## REQUIRED ACTION:
A verbatim transcript of the lines below, starting at the first and ending with the one that holds "Apache Kafka broker", is what should be produced.

┌────────

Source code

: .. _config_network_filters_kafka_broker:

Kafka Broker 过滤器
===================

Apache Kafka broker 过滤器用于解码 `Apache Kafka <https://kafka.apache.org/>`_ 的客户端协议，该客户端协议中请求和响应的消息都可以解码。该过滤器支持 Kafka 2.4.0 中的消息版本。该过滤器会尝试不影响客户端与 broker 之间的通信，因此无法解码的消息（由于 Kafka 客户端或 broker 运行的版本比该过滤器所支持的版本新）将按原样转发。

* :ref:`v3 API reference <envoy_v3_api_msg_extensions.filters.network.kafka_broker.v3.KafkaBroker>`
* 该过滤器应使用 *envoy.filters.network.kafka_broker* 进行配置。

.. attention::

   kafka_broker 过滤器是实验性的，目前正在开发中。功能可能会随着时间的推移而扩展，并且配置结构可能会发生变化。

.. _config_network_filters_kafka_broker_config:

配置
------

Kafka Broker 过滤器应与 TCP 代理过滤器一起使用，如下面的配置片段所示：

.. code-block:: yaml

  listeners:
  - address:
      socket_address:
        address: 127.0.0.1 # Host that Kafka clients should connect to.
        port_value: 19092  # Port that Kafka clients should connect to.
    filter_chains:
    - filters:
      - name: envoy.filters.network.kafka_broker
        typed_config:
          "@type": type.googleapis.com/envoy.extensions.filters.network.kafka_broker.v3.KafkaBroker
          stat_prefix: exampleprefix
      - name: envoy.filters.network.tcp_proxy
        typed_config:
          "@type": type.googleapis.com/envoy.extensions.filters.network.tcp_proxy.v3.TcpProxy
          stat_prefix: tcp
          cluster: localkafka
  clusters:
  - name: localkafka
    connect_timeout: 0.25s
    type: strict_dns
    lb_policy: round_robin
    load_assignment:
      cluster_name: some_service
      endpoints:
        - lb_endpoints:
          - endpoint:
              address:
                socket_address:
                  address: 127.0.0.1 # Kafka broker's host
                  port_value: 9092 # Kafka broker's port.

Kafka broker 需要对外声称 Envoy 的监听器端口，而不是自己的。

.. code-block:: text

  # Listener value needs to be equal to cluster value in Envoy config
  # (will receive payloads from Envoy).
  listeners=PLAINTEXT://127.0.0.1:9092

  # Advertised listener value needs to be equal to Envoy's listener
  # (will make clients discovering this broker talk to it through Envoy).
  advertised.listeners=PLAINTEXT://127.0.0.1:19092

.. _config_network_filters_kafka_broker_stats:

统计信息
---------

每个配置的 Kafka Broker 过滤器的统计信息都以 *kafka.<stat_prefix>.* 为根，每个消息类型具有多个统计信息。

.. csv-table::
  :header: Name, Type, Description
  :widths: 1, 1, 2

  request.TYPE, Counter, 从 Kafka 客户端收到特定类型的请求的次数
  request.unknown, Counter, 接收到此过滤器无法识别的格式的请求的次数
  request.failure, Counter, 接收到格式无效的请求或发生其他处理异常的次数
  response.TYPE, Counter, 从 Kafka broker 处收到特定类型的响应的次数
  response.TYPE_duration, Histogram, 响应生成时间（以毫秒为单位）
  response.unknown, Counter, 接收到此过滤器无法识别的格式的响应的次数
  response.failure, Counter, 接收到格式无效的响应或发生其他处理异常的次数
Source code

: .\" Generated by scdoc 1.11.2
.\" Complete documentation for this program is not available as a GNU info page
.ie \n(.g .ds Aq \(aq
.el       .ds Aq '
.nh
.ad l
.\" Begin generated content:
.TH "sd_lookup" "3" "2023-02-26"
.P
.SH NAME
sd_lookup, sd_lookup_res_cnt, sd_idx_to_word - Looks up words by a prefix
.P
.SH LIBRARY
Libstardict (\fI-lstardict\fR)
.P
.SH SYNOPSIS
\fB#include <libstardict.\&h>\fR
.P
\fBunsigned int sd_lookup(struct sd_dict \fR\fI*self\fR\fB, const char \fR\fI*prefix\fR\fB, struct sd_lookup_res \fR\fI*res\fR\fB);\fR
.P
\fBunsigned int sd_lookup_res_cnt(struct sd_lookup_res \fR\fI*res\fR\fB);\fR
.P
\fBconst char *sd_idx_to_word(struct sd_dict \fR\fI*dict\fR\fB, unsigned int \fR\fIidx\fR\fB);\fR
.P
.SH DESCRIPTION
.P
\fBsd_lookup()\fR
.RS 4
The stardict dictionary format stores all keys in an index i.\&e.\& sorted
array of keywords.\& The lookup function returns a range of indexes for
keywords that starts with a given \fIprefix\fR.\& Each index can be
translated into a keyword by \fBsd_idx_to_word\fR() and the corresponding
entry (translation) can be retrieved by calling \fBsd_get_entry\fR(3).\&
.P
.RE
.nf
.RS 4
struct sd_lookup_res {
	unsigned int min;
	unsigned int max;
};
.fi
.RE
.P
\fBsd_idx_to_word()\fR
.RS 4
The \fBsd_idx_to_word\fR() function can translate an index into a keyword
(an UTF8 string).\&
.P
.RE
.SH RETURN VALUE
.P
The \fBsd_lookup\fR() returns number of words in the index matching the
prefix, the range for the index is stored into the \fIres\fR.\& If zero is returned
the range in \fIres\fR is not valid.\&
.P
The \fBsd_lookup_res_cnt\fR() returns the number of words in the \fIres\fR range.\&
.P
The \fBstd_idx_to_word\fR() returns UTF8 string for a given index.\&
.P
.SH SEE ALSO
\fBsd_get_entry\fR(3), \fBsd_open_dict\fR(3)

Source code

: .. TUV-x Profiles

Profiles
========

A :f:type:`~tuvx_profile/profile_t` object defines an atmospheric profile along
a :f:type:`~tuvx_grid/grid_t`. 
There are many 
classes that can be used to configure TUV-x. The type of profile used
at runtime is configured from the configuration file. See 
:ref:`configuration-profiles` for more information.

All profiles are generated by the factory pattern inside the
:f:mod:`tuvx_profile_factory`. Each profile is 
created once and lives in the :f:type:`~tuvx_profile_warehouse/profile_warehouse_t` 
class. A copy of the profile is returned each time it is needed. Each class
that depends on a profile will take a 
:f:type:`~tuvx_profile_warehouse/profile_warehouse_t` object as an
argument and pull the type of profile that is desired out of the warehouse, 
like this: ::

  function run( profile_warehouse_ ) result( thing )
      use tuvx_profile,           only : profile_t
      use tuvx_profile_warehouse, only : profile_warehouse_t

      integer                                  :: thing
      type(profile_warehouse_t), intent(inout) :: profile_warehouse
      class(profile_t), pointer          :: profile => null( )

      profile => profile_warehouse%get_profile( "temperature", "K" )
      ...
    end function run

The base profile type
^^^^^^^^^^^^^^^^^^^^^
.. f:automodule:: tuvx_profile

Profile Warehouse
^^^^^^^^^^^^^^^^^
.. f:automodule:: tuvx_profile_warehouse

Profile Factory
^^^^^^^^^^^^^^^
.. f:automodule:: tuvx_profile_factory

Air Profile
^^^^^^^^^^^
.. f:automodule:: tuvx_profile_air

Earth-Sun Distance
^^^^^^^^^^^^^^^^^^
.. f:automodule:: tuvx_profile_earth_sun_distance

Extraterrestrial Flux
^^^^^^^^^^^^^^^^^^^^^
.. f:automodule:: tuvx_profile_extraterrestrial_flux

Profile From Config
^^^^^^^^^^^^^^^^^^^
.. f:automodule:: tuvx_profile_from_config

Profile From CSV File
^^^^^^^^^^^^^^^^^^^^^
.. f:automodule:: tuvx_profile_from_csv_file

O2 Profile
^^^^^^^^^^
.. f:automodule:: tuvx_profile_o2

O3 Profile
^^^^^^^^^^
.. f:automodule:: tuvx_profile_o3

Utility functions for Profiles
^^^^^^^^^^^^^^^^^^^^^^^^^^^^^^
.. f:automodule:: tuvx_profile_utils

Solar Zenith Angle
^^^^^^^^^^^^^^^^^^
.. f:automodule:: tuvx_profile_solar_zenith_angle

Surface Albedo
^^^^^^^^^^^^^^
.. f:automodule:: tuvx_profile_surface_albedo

└────────

## SOLUTION TO THE EXERCISE:
Source code

: .. _config_network_filters_kafka_broker:

Kafka Broker 过滤器
===================

Apache Kafka broker 过滤器用于解码 `Apache Kafka <https://kafka.apache.org/>`_ 的客户端协议，该客户端协议中请求和响应的消息都可以解码。该过滤器支持 Kafka 2.4.0 中的消息版本。该过滤器会尝试不影响客户端与 broker 之间的通信，因此无法解码的消息（由于 Kafka 客户端或 broker 运行的版本比该过滤器所支持的版本新）将按原样转发。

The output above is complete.